Monday, February 5, 2018

To Command and Collar by Cherise Sinclair

This is book 6 of the Shadowlands series and book 2 of the multibook story arc involving human trafficking. Sinclair does an excellent job writing each book in her Shadowlands series so that it's not necessary, although helpful, to read them in order. With the 4 book story arc that started with Make Me Sir (Book 5 of the Shadowlands), I strongly recommend reading them in order. Because of the mystery/adventure style of the story arc, it's better to follow them through.

This book focuses on Raoul and Kim. Kim is rescued early in the book and the story focuses mostly on how she and Raoul are constantly thrown together to help further the FBI's goal of bringing down the human trafficking ring. Raoul is portrayed as a stern but caring man.
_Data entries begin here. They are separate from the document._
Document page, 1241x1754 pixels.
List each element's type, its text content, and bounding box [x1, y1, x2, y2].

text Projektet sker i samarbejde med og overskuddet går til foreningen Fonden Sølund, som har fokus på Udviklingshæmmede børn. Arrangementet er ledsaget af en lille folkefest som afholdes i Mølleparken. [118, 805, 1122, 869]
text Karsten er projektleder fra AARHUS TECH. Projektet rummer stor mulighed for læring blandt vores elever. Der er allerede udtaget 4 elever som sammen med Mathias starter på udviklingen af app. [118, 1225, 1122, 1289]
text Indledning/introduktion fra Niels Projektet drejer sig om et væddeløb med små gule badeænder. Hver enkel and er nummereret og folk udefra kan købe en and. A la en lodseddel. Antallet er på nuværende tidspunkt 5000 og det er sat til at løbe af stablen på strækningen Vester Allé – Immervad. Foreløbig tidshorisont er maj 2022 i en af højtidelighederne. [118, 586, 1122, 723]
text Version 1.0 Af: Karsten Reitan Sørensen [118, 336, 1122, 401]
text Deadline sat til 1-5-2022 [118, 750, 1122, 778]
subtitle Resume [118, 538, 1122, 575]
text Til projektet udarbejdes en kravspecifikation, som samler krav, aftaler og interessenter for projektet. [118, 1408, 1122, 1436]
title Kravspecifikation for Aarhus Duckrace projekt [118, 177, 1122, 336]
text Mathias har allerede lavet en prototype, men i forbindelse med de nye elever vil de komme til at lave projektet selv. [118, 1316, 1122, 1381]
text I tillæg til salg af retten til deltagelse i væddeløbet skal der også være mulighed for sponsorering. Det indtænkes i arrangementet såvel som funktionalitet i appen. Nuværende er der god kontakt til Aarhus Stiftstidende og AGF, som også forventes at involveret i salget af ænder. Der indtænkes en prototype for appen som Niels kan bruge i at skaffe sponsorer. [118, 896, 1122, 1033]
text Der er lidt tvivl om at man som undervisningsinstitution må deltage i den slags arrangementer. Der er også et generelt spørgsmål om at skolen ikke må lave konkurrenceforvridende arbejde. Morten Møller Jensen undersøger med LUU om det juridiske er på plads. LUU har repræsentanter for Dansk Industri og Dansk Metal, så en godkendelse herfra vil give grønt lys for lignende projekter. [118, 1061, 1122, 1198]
He has his own demons, mostly involving his ex-wife, but they are downplayed for the sake of helping Kim and the FBI. Kim is portrayed well considering that the storyline moves much more quickly then anyone is truly comfortable with - including the characters.

Some of this is because the book is fictional and for the sake of the story things that would normally happen in months, take only a few days. While it feels fast it doesn't feel rushed. There always seems to be something to anticipate. Will she cooperate? Will he accept? Will they free the other slaves?
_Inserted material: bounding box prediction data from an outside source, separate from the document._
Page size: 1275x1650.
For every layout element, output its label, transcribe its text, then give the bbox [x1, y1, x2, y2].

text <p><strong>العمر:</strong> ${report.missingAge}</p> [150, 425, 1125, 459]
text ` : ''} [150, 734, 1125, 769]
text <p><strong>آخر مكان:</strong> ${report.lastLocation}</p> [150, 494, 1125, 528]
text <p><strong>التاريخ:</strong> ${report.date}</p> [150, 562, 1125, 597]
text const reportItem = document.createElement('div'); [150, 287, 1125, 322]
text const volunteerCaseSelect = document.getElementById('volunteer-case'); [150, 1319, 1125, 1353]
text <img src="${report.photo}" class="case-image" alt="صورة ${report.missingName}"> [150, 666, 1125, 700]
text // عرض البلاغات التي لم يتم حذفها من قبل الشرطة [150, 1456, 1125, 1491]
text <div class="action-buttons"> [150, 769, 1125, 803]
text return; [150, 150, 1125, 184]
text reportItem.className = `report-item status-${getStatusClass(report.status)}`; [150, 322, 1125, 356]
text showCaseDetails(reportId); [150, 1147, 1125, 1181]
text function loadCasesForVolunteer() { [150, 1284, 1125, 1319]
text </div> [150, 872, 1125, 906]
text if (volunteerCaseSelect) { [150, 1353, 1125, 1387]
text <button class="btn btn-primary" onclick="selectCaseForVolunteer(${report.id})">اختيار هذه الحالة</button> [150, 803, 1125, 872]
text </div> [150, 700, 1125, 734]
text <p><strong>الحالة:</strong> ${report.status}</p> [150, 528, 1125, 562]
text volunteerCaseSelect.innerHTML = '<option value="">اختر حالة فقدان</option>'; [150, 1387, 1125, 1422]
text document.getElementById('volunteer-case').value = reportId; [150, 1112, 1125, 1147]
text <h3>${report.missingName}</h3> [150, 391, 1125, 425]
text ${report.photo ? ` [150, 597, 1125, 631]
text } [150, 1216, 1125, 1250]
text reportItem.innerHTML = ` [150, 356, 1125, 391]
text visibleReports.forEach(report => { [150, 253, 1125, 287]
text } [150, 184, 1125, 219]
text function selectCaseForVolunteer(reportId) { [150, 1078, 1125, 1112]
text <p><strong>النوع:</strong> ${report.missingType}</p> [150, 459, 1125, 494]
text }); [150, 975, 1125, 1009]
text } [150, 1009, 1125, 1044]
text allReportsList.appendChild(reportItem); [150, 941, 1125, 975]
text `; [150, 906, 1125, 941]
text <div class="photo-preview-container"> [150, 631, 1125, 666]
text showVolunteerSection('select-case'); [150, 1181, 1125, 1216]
I like that Raoul is gentle with Kim but still pushes her. She's been through severe trauma and he recognizes that. But he doesn't coddle her or let her hide. He also doesn't take over her life, forcing her to make some decisions on her own, or speak up for what she wants/needs. It's a fine line between domination and abuse - and it's even sharper when one, or both, parties have experienced the later. Sinclair handles that line beautifully by letting the characters develop on their own rather than forcing the story.
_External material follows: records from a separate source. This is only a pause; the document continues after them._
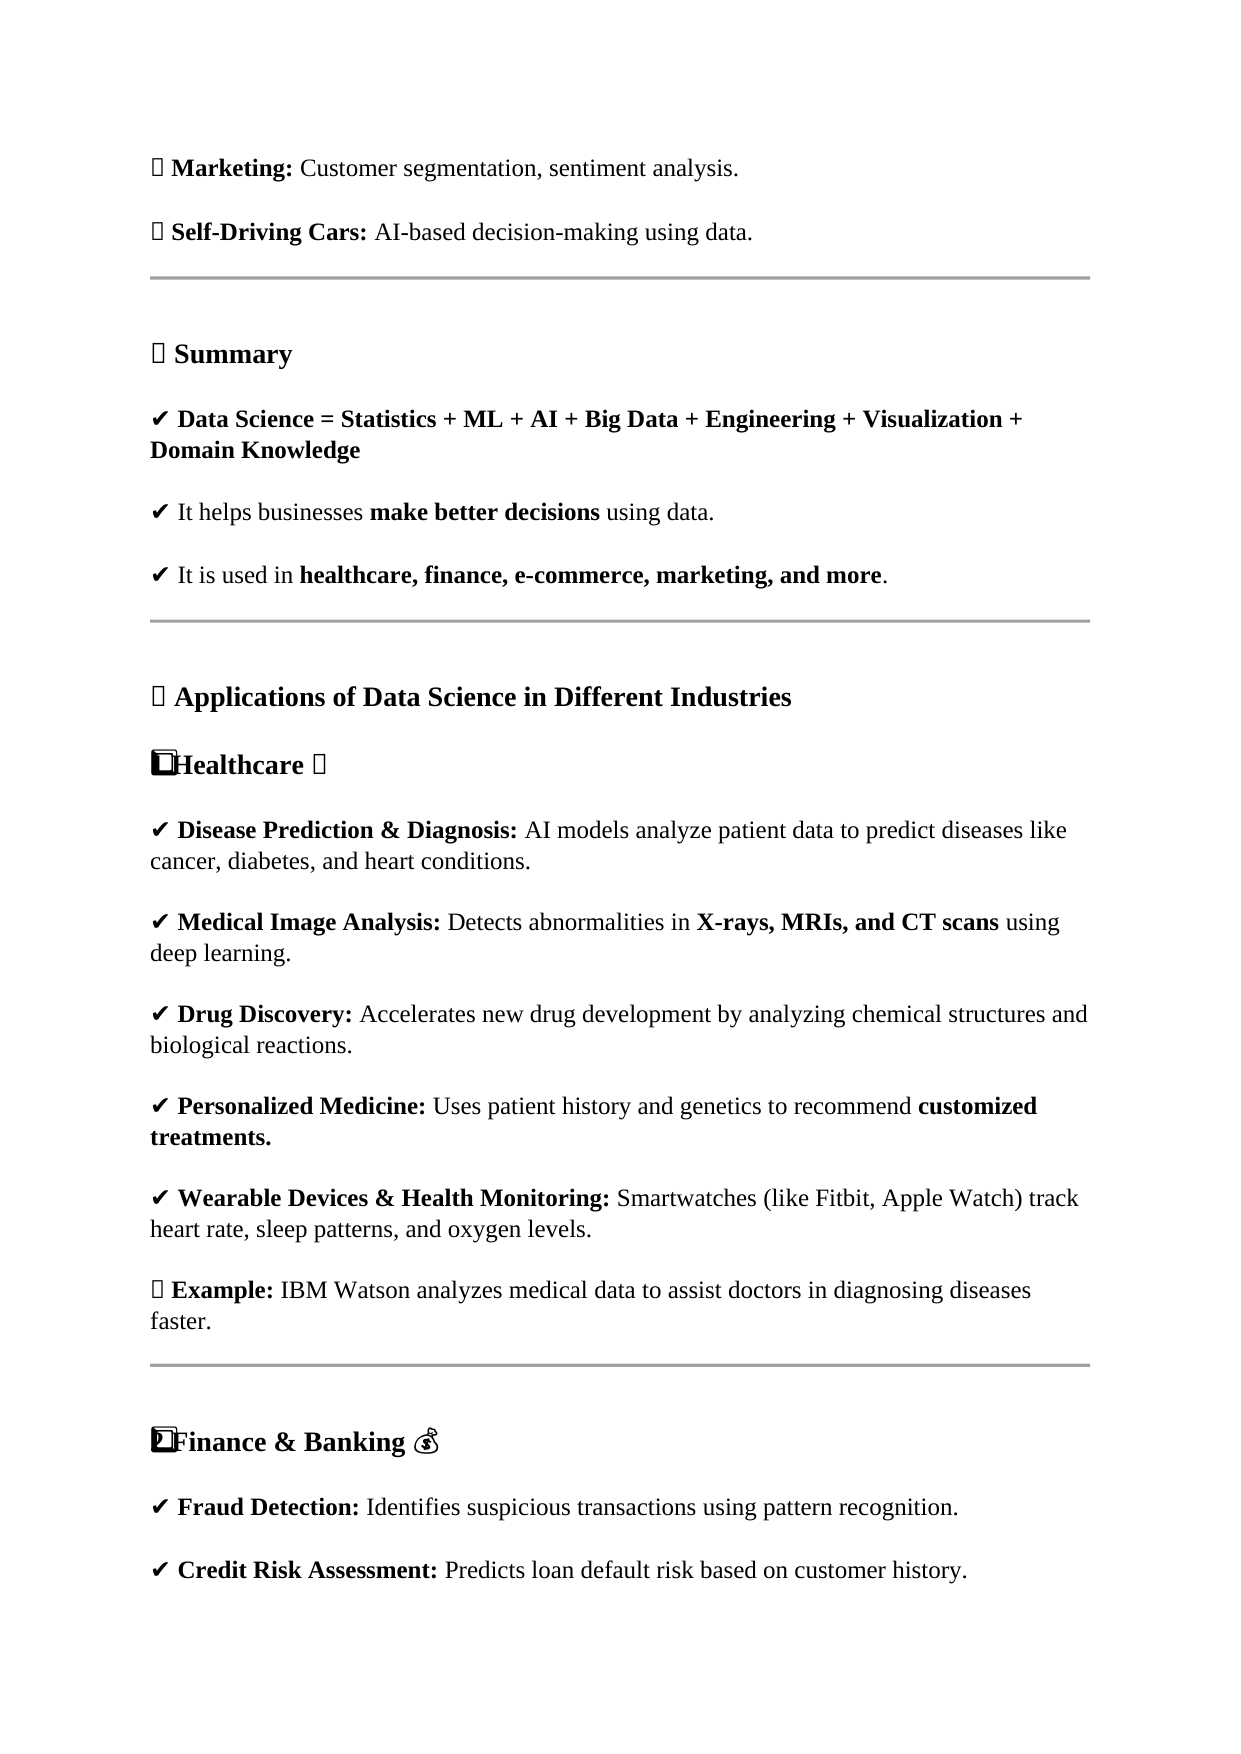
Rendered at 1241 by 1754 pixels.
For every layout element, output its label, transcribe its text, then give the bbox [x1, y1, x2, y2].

text ✔ It helps businesses make better decisions using data. [150, 493, 1090, 527]
text ✔ Wearable Devices & Health Monitoring: Smartwatches (like Fitbit, Apple Watch) track heart rate, sleep patterns, and oxygen levels. [150, 1180, 1090, 1242]
text ✔ Drug Discovery: Accelerates new drug development by analyzing chemical structures and biological reactions. [150, 996, 1090, 1058]
text ✅ Marketing: Customer segmentation, sentiment analysis. [150, 150, 1090, 184]
text 📌 Applications of Data Science in Different Industries [150, 677, 1090, 715]
text ✔ It is used in healthcare, finance, e-commerce, marketing, and more. [150, 556, 1090, 590]
text ✔ Credit Risk Assessment: Predicts loan default risk based on customer history. [150, 1552, 1090, 1586]
text ✅ Self-Driving Cars: AI-based decision-making using data. [150, 213, 1090, 247]
text 1️⃣ Healthcare 🏥 [150, 744, 1090, 783]
text ✔ Disease Prediction & Diagnosis: AI models analyze patient data to predict diseases like cancer, diabetes, and heart conditions. [150, 812, 1090, 874]
text ✔ Medical Image Analysis: Detects abnormalities in X-rays, MRIs, and CT scans using deep learning. [150, 904, 1090, 967]
text 2️⃣ Finance & Banking 💰 [150, 1421, 1090, 1459]
text ✔ Fraud Detection: Identifies suspicious transactions using pattern recognition. [150, 1488, 1090, 1522]
text ✔ Data Science = Statistics + ML + AI + Big Data + Engineering + Visualization + Domain Knowledge [150, 401, 1090, 464]
text 📌 Summary [150, 334, 1090, 372]
text ✔ Personalized Medicine: Uses patient history and genetics to recommend customized treatments. [150, 1088, 1090, 1151]
text 📌 Example: IBM Watson analyzes medical data to assist doctors in diagnosing diseases faster. [150, 1272, 1090, 1334]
My one issue with the book is at the end. Raoul has made a decision that is mostly out of character for him and Kim is trying to convince him to change his mind. It takes Z stepping in and making a suggestion as to how she can "prove" herself to Raoul. I have a real issue with this section. Mostly because it crosses the line for several of the characters. First, Z, as a psychiatrist, would know what he was asking of Kim was not right. Second, having seen what it took to get Kim to trust him, it was out of character for Raoul to both turn her away and accept Z's suggestion. Third, Raoul and Kim's story is more about living a 24/7 Dom/sub lifestyle as opposed to Sinclairs other books were the Dom/sub dynamic was mostly limited to the bedroom. To have a single scene be the defining moment - one where it was more about having Kim do something to "prove" her loyalty - regardless of her fear - struck me as wrong. Yes, she would need to eventually deal with that particular fear but to force her to deal with it so immediately seemed abusive. She hadn't betrayed his trust or left him out of anger. So she shouldn't have had to prove anything. His rejection of Kim had more to do with his ex-wife than anything else, and even that had been downplayed to the point that it seemed almost trivial. So the fact that this suddenly becomes a reason to reject Kim is confusing.

Overall I liked this book. It was a good follow up to the previous book and laid the groundwork for the third book. It was also nice to see a different style of the BDSM genre. There is nothing wrong with "in the bedroom only" stories but it's nice to have a different perspective. And for the most part, this was 24/7 done well.